— Data excerpts —
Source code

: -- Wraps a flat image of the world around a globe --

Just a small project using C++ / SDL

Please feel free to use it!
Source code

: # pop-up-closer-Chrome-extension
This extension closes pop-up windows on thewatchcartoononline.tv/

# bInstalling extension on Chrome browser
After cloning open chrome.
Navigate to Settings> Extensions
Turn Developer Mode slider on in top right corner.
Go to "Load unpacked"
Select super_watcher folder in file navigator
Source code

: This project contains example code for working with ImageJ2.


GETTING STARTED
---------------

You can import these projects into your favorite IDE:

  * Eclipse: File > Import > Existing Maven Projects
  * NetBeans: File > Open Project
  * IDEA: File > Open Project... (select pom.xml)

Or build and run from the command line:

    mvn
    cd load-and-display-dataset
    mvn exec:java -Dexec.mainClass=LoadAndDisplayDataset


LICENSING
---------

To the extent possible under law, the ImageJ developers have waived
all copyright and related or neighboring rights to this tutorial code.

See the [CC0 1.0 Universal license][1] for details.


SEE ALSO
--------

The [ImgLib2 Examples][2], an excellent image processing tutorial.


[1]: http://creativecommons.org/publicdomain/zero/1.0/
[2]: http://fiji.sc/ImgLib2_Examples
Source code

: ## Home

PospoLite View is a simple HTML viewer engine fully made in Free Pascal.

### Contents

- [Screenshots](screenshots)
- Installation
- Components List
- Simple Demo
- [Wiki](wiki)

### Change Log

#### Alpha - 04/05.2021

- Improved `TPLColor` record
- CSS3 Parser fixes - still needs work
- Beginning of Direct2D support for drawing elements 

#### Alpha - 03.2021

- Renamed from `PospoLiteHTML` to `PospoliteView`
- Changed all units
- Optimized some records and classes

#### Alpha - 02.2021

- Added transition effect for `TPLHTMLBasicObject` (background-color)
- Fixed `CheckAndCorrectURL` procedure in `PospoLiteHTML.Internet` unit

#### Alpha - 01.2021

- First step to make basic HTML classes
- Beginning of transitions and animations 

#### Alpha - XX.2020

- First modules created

— Request —
Show each line of the records above containing "tutorial".

— Reply —
all copyright and related or neighboring rights to this tutorial code.
The [ImgLib2 Examples][2], an excellent image processing tutorial.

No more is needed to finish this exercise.